[EXERCISE REQUIREMENTS]:
Reproduce the lines of the items below verbatim, from the line with "Дирофіляріоз у собак" through the end of the items, both ends included. Omit the pictures from your answer.

Transcribed page text:
*** Begin section ***

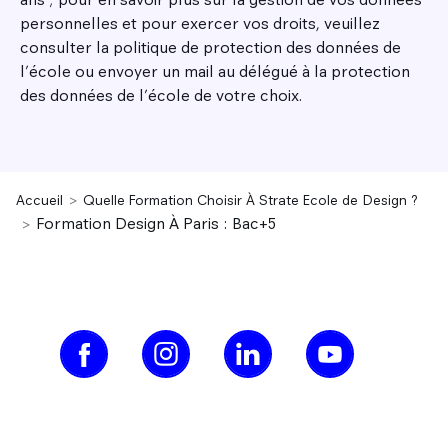
personnelles et pour exercer vos droits, veuillez
consulter la politique de protection des données de
l’école ou envoyer un mail au délégué à la protection
des données de l’école de votre choix.
Accueil
Quelle Formation Choisir À Strate Ecole de Design ?
Formation Design À Paris : Bac+5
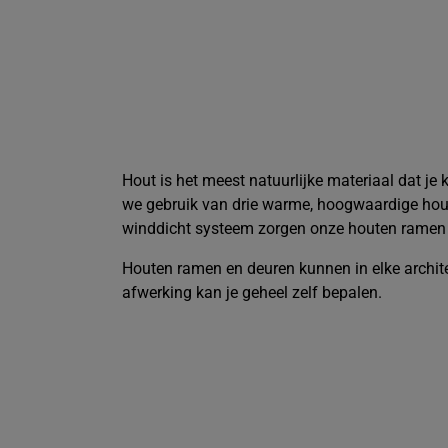
Hout is het meest natuurlijke materiaal dat j
we gebruik van drie warme, hoogwaardige hou
winddicht systeem zorgen onze houten ramen e
Houten ramen en deuren kunnen in elke archite
afwerking kan je geheel zelf bepalen.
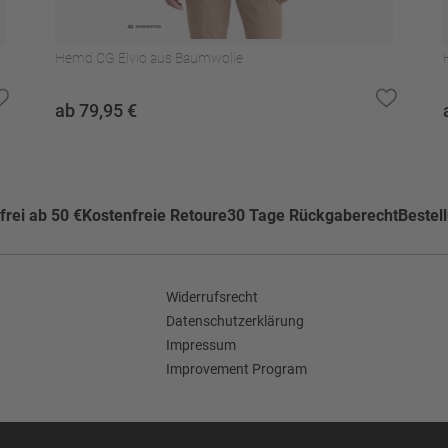
Hemd CG Elvio aus Baumwolle
ab 79,95 €
rei ab 50 €
Kostenfreie Retoure
30 Tage Rückgaberecht
Bestel
Widerrufsrecht
Datenschutzerklärung
Impressum
Improvement Program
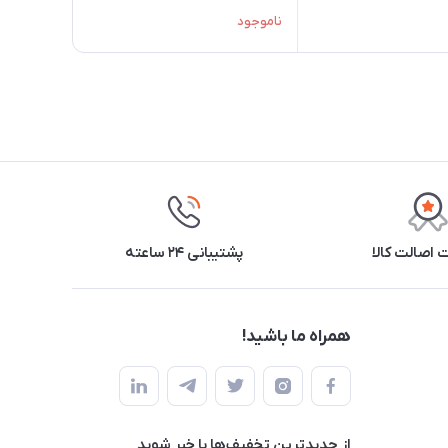
ناموجود
اصالت کالا
پشتیبانی ۲۴ ساعته
همراه ما باشید!
از جدید‌ترین تخفیف‌ها با‌ خبر شوید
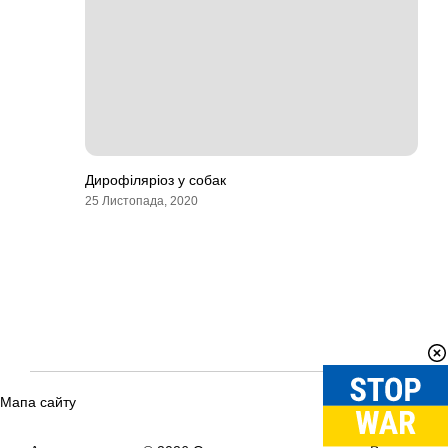
Дирофіляріоз у собак
25 Листопада, 2020
Мапа сайту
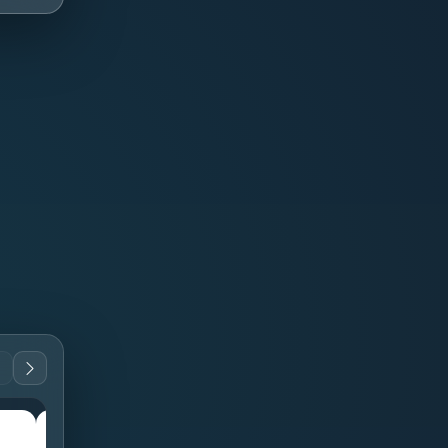
guitar
guitar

*** End section ***

[WRITTEN ANSWER]:
Дирофіляріоз у собак
25 Листопада, 2020
Мапа сайту
guitar
guitar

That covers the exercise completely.